• _The records_:
■ ■ ■ ■ ■

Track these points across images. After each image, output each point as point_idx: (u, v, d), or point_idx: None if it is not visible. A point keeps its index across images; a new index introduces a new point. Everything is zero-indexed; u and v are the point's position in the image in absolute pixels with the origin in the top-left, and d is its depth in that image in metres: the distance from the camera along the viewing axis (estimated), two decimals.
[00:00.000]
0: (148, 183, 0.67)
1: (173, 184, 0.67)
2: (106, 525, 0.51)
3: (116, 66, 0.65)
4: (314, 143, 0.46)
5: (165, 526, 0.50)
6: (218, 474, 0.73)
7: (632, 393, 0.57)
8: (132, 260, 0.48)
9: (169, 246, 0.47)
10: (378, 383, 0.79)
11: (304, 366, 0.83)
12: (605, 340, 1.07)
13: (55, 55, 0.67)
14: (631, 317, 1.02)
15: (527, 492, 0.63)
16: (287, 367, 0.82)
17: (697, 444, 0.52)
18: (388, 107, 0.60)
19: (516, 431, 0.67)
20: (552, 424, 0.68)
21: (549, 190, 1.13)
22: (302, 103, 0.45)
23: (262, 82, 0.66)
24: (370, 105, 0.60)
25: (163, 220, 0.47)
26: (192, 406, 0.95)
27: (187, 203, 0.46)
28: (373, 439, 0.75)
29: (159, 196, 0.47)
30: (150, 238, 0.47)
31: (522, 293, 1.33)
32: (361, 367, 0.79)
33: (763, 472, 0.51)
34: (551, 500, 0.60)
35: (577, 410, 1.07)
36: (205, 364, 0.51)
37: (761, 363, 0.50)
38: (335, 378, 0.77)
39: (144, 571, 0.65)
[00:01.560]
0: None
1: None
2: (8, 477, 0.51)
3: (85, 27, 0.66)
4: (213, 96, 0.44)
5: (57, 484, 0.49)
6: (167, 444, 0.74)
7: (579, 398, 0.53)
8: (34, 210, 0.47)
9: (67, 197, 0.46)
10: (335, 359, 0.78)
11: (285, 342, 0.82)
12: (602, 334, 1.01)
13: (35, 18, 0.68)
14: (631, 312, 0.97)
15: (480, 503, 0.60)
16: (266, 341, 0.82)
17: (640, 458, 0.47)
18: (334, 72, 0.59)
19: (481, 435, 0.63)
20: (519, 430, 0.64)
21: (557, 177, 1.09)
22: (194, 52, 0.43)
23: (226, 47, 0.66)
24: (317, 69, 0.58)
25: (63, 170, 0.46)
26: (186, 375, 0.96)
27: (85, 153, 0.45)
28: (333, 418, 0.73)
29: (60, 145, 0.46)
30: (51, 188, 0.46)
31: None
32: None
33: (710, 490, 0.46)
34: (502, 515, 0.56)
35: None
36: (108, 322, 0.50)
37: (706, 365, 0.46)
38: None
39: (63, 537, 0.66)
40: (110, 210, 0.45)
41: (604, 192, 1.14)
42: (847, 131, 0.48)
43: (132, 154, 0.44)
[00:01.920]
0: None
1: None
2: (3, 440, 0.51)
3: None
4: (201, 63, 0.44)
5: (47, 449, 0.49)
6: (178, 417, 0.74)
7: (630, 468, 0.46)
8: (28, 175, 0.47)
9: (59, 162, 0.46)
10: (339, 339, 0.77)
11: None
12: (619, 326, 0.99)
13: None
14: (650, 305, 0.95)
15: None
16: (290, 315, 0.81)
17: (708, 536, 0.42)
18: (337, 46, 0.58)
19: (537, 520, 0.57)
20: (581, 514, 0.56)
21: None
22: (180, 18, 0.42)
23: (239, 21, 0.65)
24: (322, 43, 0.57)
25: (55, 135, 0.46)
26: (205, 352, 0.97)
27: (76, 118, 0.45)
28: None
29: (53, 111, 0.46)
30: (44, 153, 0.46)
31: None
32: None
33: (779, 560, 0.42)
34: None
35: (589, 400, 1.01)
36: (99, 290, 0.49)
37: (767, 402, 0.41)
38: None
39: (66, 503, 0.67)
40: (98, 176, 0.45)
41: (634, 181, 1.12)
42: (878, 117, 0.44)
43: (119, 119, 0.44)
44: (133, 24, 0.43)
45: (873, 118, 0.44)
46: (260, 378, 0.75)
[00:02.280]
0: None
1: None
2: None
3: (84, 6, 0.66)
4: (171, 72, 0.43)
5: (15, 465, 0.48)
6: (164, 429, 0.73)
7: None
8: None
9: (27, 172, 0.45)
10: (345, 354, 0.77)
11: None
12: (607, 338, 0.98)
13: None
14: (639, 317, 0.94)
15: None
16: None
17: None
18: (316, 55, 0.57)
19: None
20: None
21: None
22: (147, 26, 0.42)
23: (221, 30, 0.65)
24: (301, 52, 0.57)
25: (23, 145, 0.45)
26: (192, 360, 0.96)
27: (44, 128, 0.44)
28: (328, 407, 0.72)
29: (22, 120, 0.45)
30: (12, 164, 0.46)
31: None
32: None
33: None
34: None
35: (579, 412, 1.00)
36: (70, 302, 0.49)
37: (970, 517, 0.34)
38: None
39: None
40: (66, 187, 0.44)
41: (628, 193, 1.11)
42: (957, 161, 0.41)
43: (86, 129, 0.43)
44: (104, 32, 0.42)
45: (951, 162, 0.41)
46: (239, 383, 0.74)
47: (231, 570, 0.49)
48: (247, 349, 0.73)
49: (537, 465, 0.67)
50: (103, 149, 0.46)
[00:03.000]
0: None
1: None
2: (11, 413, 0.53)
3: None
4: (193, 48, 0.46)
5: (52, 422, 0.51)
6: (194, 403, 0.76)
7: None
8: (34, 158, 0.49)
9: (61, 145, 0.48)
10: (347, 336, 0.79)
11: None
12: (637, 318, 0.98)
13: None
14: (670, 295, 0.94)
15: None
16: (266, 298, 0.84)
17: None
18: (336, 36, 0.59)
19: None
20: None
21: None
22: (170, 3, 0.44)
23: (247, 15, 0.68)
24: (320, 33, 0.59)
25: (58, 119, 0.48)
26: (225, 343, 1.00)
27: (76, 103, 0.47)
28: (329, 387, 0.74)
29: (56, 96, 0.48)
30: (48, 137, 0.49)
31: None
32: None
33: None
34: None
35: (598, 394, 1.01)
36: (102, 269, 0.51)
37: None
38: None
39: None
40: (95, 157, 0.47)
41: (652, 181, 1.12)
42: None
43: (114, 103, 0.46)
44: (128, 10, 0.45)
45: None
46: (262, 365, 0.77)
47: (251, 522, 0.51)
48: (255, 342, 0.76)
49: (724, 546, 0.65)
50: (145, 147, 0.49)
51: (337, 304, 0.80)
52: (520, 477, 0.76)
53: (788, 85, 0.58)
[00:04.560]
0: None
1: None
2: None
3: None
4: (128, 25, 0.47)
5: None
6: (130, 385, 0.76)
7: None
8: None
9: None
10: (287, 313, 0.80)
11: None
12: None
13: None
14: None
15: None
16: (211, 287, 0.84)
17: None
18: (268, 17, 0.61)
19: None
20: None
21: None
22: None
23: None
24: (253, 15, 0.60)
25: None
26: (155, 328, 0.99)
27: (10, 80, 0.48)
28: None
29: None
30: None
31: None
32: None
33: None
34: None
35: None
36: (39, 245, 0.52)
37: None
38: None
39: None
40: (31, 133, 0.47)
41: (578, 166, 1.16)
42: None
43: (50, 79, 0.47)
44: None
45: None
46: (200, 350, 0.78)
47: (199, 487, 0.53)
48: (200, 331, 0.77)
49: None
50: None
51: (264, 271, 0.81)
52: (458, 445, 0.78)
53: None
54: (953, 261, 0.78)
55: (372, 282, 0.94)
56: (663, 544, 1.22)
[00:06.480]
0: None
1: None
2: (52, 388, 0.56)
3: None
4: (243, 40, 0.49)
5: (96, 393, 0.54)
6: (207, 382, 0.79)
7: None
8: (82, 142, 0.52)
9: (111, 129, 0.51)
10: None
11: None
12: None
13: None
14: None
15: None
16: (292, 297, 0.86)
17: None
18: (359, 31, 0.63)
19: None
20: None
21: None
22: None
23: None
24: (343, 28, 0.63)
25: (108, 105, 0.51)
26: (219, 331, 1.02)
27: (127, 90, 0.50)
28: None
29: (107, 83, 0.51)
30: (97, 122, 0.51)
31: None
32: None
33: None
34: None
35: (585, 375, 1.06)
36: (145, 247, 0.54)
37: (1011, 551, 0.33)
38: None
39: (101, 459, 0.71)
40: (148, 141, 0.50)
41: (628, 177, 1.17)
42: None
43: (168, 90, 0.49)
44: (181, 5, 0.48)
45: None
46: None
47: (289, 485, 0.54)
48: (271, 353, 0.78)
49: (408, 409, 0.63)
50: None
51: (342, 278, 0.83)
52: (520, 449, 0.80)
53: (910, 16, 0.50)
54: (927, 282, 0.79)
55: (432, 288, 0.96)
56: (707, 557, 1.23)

■ ■ ■ ■ ■

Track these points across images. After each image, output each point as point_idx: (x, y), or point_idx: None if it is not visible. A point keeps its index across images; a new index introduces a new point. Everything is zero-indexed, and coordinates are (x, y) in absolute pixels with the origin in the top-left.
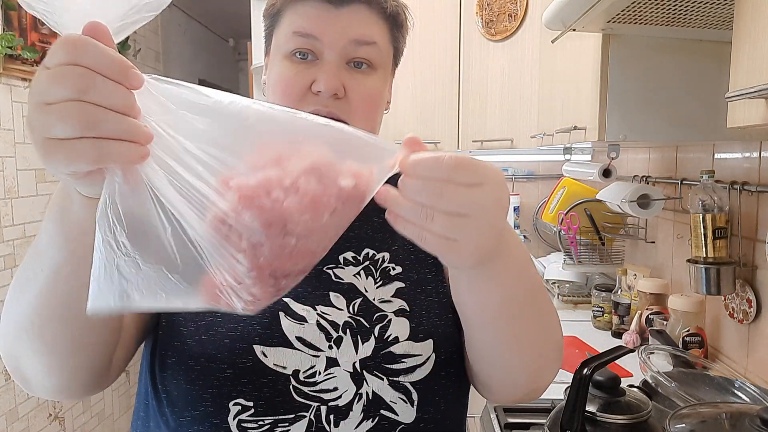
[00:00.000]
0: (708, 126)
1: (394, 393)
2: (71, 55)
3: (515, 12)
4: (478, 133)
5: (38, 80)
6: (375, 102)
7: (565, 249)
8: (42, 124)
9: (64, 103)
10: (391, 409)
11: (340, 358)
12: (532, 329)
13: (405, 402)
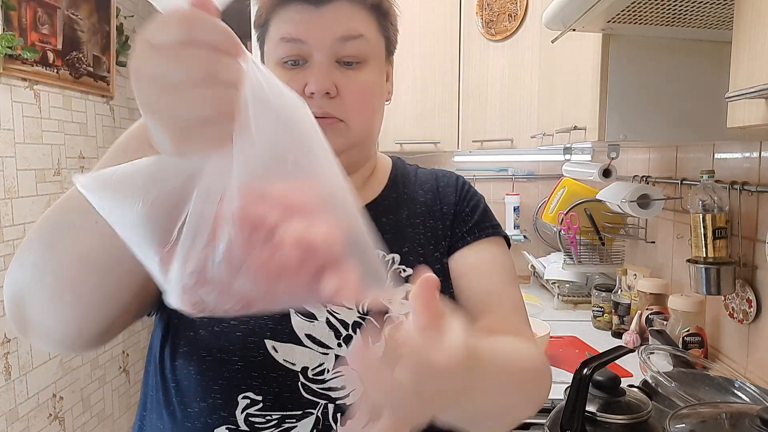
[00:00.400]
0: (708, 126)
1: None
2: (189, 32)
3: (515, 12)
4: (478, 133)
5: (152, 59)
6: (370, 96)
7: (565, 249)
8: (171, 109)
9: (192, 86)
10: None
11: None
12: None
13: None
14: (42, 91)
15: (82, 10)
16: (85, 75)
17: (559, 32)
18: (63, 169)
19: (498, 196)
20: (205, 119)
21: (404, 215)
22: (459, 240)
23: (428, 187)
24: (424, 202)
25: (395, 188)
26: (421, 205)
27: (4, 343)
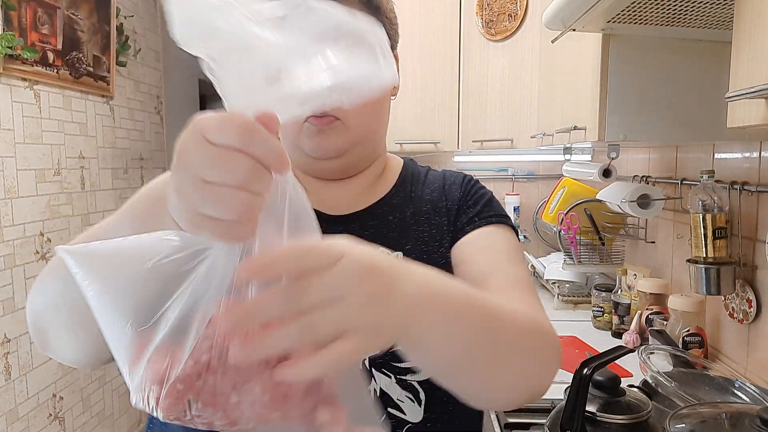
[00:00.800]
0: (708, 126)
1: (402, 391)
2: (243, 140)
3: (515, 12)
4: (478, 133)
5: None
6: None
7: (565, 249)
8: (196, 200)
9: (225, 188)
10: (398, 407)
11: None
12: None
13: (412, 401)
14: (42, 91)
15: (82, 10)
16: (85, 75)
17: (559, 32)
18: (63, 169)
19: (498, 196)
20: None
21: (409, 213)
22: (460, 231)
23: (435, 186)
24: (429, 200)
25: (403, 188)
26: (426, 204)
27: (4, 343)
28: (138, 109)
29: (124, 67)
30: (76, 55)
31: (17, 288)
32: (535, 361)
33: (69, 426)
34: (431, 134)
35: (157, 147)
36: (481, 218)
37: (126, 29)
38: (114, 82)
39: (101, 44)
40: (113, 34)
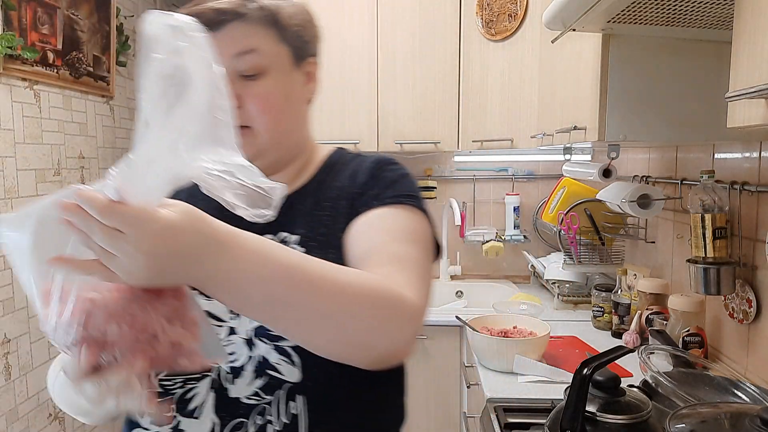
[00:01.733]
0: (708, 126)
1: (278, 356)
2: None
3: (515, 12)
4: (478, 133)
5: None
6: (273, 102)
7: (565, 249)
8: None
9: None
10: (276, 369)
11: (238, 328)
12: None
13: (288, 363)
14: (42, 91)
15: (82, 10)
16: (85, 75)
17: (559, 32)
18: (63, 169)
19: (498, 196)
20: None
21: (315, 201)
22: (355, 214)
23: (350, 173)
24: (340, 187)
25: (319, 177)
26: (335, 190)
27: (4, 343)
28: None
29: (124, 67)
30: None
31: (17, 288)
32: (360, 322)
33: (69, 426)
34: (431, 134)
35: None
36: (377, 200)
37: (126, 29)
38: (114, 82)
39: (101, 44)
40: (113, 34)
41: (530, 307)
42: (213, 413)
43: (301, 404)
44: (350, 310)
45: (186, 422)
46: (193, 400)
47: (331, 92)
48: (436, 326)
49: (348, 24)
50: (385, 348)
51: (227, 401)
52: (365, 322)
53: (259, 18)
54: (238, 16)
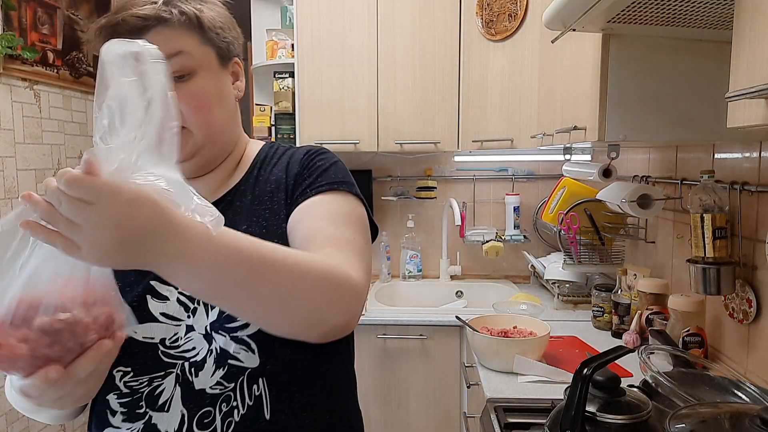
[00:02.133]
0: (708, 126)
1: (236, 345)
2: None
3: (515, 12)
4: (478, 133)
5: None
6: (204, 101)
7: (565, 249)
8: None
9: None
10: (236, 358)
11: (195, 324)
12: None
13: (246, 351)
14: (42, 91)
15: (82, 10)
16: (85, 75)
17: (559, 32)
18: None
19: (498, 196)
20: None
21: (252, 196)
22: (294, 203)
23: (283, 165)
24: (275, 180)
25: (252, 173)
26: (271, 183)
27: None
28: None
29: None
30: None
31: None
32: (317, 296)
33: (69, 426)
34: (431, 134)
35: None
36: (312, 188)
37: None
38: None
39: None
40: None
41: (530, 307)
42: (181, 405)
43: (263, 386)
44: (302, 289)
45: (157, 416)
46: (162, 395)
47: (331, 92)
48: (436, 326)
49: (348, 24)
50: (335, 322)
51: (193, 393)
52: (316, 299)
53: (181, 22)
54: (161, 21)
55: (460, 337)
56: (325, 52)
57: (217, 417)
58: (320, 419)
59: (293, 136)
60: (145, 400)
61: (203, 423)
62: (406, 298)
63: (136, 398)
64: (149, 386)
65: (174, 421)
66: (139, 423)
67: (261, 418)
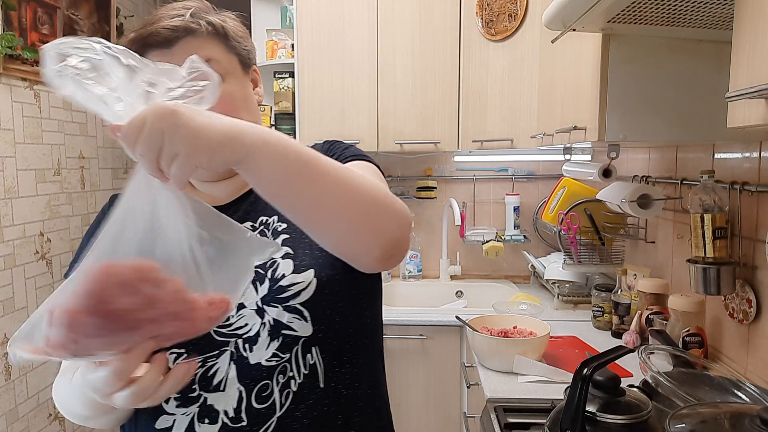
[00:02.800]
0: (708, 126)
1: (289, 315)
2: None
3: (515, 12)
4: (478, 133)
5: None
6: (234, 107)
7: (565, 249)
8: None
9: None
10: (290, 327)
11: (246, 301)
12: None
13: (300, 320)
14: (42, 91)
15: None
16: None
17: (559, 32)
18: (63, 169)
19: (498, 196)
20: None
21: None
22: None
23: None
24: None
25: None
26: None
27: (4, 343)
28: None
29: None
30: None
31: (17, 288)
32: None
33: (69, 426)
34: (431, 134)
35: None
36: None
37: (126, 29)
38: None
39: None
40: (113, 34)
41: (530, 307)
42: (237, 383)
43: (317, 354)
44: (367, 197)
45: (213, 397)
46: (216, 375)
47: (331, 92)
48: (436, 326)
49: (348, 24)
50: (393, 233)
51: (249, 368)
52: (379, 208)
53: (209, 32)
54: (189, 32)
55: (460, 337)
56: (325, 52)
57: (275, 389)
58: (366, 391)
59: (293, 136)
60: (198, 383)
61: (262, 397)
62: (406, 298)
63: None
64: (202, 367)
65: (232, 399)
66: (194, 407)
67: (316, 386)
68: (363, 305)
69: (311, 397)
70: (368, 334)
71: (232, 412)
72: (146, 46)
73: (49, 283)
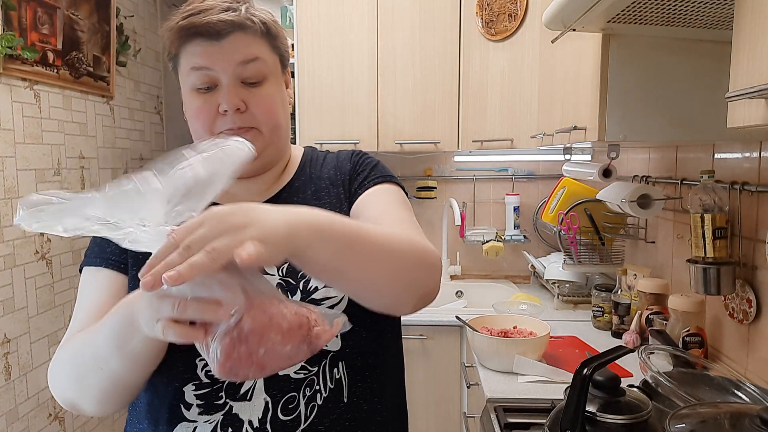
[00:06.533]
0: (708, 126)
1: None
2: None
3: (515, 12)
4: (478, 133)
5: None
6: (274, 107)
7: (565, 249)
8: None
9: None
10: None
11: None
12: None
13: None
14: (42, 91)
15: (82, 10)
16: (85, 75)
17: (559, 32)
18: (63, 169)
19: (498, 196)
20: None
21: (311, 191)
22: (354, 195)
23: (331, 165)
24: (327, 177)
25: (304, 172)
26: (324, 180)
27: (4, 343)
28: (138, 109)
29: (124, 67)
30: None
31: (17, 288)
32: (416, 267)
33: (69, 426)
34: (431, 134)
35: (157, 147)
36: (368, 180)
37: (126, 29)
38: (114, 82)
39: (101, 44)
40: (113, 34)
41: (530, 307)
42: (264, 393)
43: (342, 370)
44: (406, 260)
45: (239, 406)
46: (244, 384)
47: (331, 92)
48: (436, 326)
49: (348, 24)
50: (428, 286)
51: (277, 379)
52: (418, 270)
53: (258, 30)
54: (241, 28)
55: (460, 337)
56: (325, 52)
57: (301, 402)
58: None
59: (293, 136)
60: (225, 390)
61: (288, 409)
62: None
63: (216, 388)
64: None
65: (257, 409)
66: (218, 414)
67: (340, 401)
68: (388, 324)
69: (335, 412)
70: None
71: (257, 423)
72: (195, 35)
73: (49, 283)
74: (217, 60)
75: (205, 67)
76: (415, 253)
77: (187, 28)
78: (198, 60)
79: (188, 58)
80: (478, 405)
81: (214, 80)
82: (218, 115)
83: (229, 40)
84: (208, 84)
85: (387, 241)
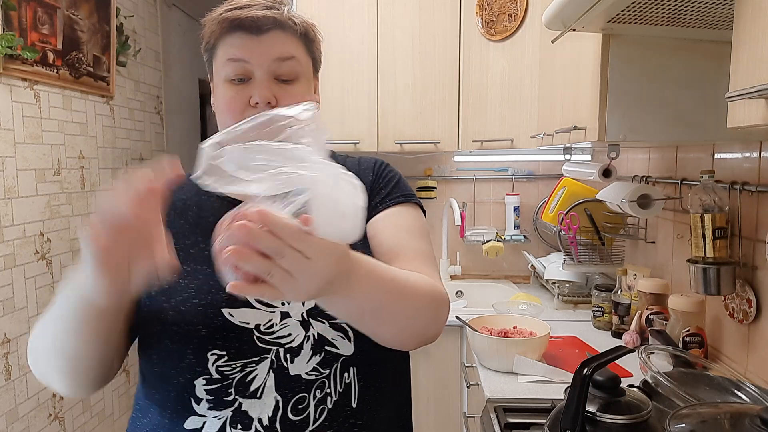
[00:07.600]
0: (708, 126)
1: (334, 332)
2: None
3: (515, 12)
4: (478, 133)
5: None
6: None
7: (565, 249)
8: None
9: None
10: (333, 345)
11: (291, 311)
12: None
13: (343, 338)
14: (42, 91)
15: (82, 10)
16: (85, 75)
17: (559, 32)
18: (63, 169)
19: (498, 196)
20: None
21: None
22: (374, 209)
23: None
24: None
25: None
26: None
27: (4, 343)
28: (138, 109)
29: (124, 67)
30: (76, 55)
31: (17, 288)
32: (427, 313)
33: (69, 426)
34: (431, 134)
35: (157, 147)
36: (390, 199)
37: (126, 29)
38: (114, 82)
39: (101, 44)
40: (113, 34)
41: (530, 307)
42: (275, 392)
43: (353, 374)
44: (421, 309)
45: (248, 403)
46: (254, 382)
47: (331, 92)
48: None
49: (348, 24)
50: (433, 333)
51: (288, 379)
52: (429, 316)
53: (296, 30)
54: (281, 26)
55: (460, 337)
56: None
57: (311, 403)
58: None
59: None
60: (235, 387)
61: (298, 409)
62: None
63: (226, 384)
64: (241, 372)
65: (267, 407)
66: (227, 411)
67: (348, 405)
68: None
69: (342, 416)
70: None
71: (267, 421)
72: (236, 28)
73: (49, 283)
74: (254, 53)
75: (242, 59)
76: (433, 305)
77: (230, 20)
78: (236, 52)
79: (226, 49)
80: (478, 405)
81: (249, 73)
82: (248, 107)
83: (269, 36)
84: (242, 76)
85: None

■ ■ ■ ■ ■

• _Task_: Look through the entries above for the word "with". Say how many lines contain it, using only a number.

• _Answer for the task_: 2